Contextual fit. How well the source fits the period it's describing, the period in which it was written, other writings by the same author, etc. (Where Plutarch has value, it's mainly on the basis of this test! -- though sometimes it's because we know things that Plutarch didn't, which make his stories more plausible than they might otherwise seem.)
Intentionality. What it is that the source wants to communicate, what presuppositions are taken for granted, etc. Hall's example is Herodotos' and Thucydides' oddly emphatic insistence that it wasn't the assassination of Hipparchos that ended the tyranny in 6th century Athens, but the Spartans' expulsion of Hippias in 510: either (1) they're working to dispel what they perceive as an urban legend, or (2) they both have an agenda of their own. Either way, they both indirectly reveal what popular opinion on the matter was.
This isn't as fine-tuned as the six-part test that /u/treebalamb describes, but it's for a specific field where the nature of the sources we have is fairly tightly constrained. I find it a nice boiling-down, anyway.

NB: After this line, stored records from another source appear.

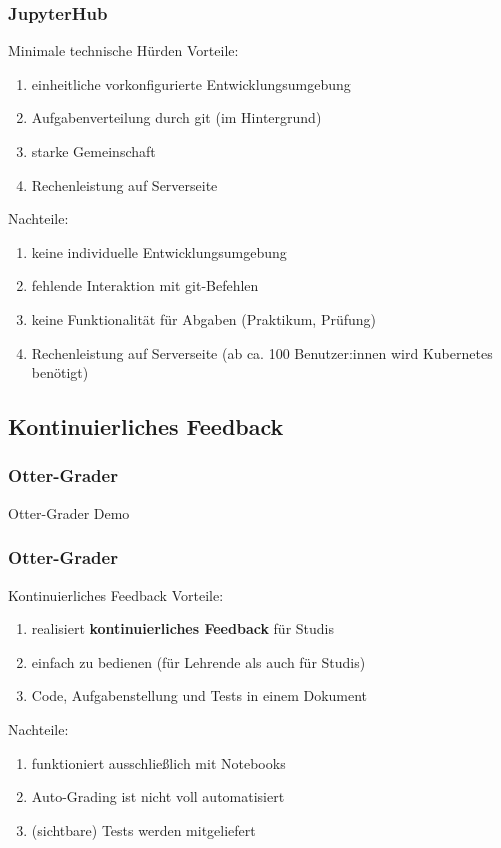 \documentclass[german,aspectratio=169]{beamer}
\begin{document}
\begin{frame}
	\frametitle{JupyterHub}
		\begin{block}{Minimale technische Hürden}
	Vorteile:
	\begin{enumerate}[label = $\bullet$]
		\item einheitliche vorkonfigurierte Entwicklungsumgebung
		\item Aufgabenverteilung durch git (im Hintergrund)
		\item starke Gemeinschaft
		\item Rechenleistung auf Serverseite
	\end{enumerate}
Nachteile:
\begin{enumerate}[label = $\bullet$]
	\item keine individuelle Entwicklungsumgebung
	\item fehlende Interaktion mit git-Befehlen
	\item keine Funktionalität für Abgaben (Praktikum, Prüfung)
	\item Rechenleistung auf Serverseite (ab ca. 100 Benutzer:innen wird Kubernetes benötigt)
\end{enumerate}
\end{block}
\end{frame}

\subsection{Kontinuierliches Feedback}

\begin{frame}
	\frametitle{Otter-Grader}
	\begin{center}
		Otter-Grader Demo
	\end{center}
\end{frame}

\begin{frame}
	\frametitle{Otter-Grader}
	\begin{block}{Kontinuierliches Feedback}
			Vorteile:
		\begin{enumerate}[label = $\bullet$]
			\item realisiert \textbf{kontinuierliches Feedback} für Studis
			\item einfach zu bedienen (für Lehrende als auch für Studis)
			\item Code, Aufgabenstellung und Tests in einem Dokument
		\end{enumerate}
		Nachteile:
		\begin{enumerate}[label = $\bullet$]
			\item funktioniert ausschließlich mit Notebooks
			\item Auto-Grading ist nicht voll automatisiert
			\item (sichtbare) Tests werden mitgeliefert
		\end{enumerate}
	\end{block}
\end{frame}
\end{document}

When I was in school, I dealt with the medieval time period. Not lot of hard evidence for anything(some stuff, but mostly not)
Treebalamb pretty much nails it.
i will add only a few other things. how much of the book can be validated by archeology(basically, if it says there was a battle here and we find 1000 bodies of the time period)
or validated by cross referencing across other sources, usually "opposing" nations/ideal/religion work really well.
http://en.wikipedia.org/wiki/Mercia
This is some of what i studied. So it is interesting to have pagan and christian states writing about each other. so, they might both call each other bad but if they both say a battle happened - it probably happened.
Well, I WAS going to throw my two bits in, but now - after all the great replies - it would seem pedantic and superfluous.
Suffice it to say that a) it is not a perfect system and b) peer review tends to keep us honest and c) history relies upon a lot of other disciplines (anthropology, geography, archeology, etc.) to help refine what we know, what we don't know, and what we can surmise.
We were taught in 7th Grade that firstly look at who was writing it, what their motive for writing it was, how were they connected to the event, who they were writing for and when they wrote it.
Secondly try to find any other sources from the same time and/or corrborating evidence such as physical artifacts.
forgive me if this next bit is not an apropriate comment for this subread;
But I am deeply troubled that this is not taught in school history class. This should be the number one thing to learn for history. History is not name the 12th President or the year california joined the union off by heart but critical analysis is vital.